WASHINGTON—The Progressive Policy Institute (PPI) today released a new policy report, “Long-Term Carbon Pricing: The Great Swap,” at a packed public forum featuring a cross-partisan roundtable discussion with moderator Hannah Hess of E&E News and panelists John Larsen, Director of the Rhodium Group, Jerry Taylor, President of the Niskanen Center, Catrina Rorke, Director of energy policy at R Street and Todd Wooten, Senior Counsel on the U.S. Senate Finance Committee.
The report proposes an economy-wide carbon tax as the most effective and efficient way to reduce U.S. greenhouse gas emissions, while also encouraging investment in clean fuels and technologies. The report also explores the intriguing possibility of a “great swap”—a carbon tax and regulatory streamlining as a part of tax reform—that could create the basis for bipartisan negotiating and compromise to break the current impasse in climate and energy policy.

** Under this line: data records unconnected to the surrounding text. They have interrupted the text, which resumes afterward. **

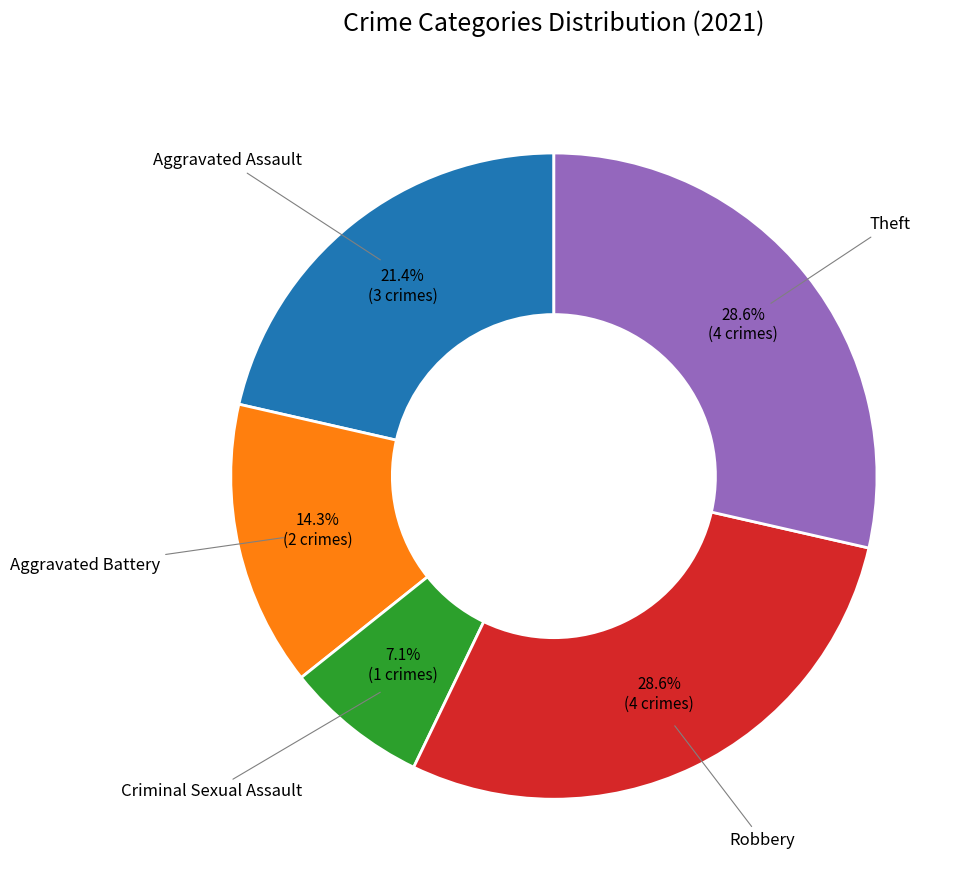

How much of the chart is everything except Aggravated Assault?

78.6%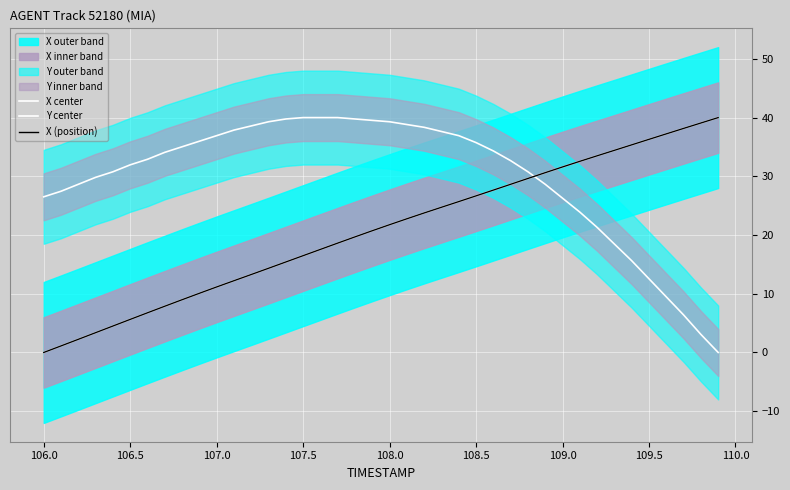

How many intersections are there between Y center and X center?

1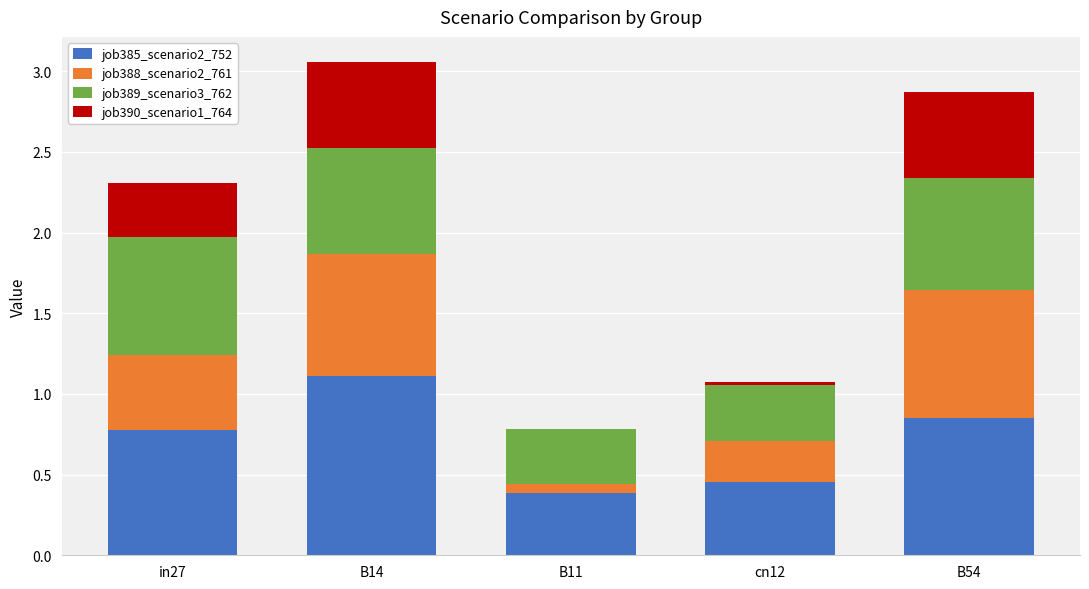

Is it true that job385_scenario2_752 equals 0.3 at B14?

False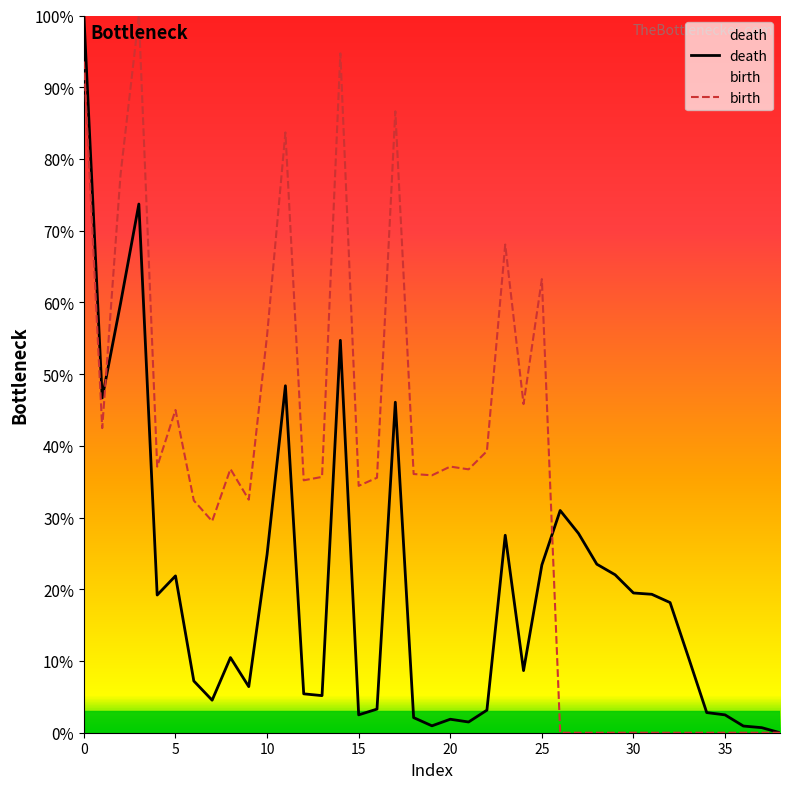

True or false: death has a value of 0.0 at 38.

True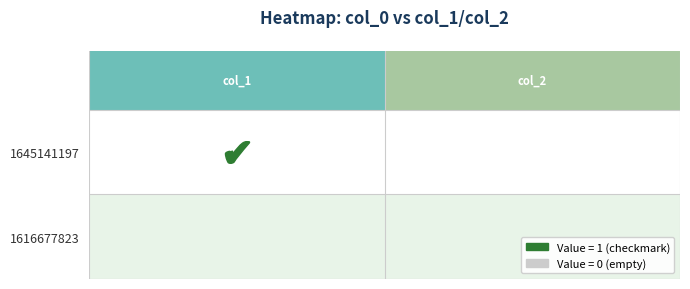

Count the number of categories in the chart.

2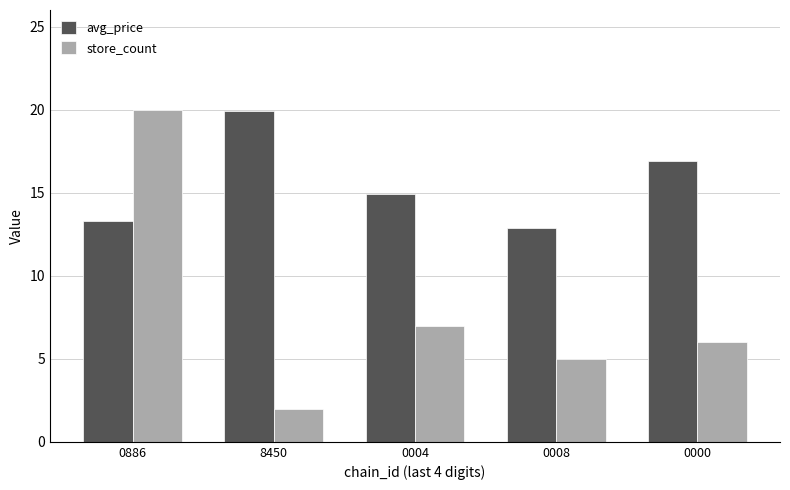

The avg_price series shows 27.1 at 8450. True or false?

False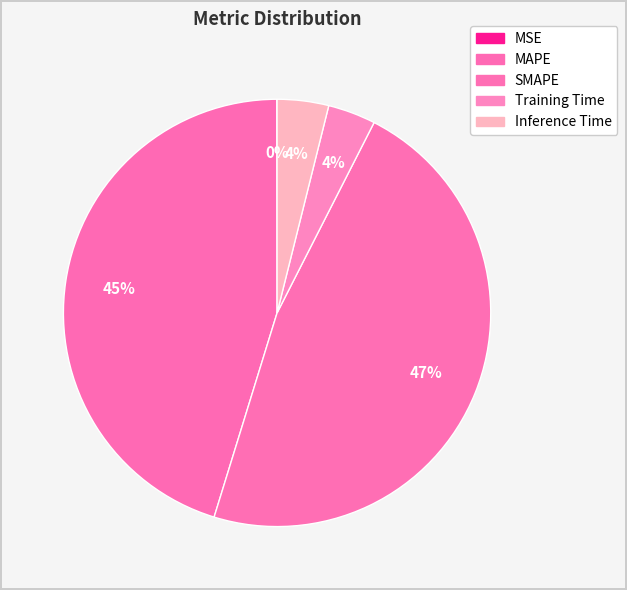

Which category has the smallest portion of the pie?

MSE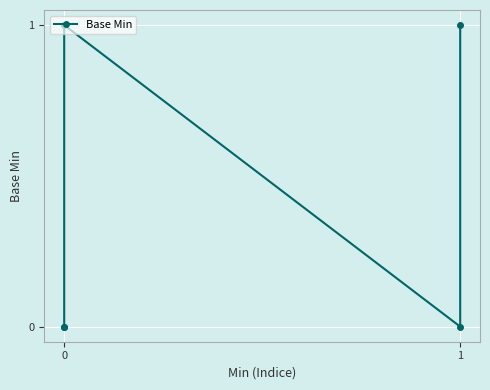

Count the values in the range 0 to 1.

5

“The rationale for coupling a carbon tax and tax reform are twofold,” writes Joe Aldy, author of the report and Associate Professor of Public Policy at the Harvard Kennedy School. “First, the climate policy and tax reform benefit from each other in terms of economics. Tax reform lowers the costs to the economy—and potentially eliminates the net costs of a carbon tax—while the carbon tax provides the revenues to finance the tax reform.
“Second, such an approach can neutralize the difficult politics that characterize each issue by broadening the political coalition that would derive a ‘win’ from at least some element of the policy package. Such a broad coalition would ensure the durability of the carbon tax and tax reform, and is consistent with major policy efforts in the past that have coupled policy initiatives to draw broader support, such as under the regular farm bill and transportation bill processes.”
America urgently needs a balanced energy policy that supports both strong economic growth and a healthy climate. Yet many observers fear that with Republicans in charge of both the White House and Congress, our country’s transition toward a low-carbon economy will stall.
Nonetheless, there is bipartisan interest in linking an economy-wide carbon tax to other goals Republicans strongly favor, namely tax and regulatory reform. This could create unexpected opportunities for bargaining and compromise should “normal” politics break out in 2017.
The report comprehensively outlines the political challenge of climate policy, the political support for the great swap (including what both Republicans and progressives would gain, and why both business and labor would support it), the case for an economy-wide carbon tax, carbon price certainty, how to design a carbon tax, and how to use the carbon tax revenues.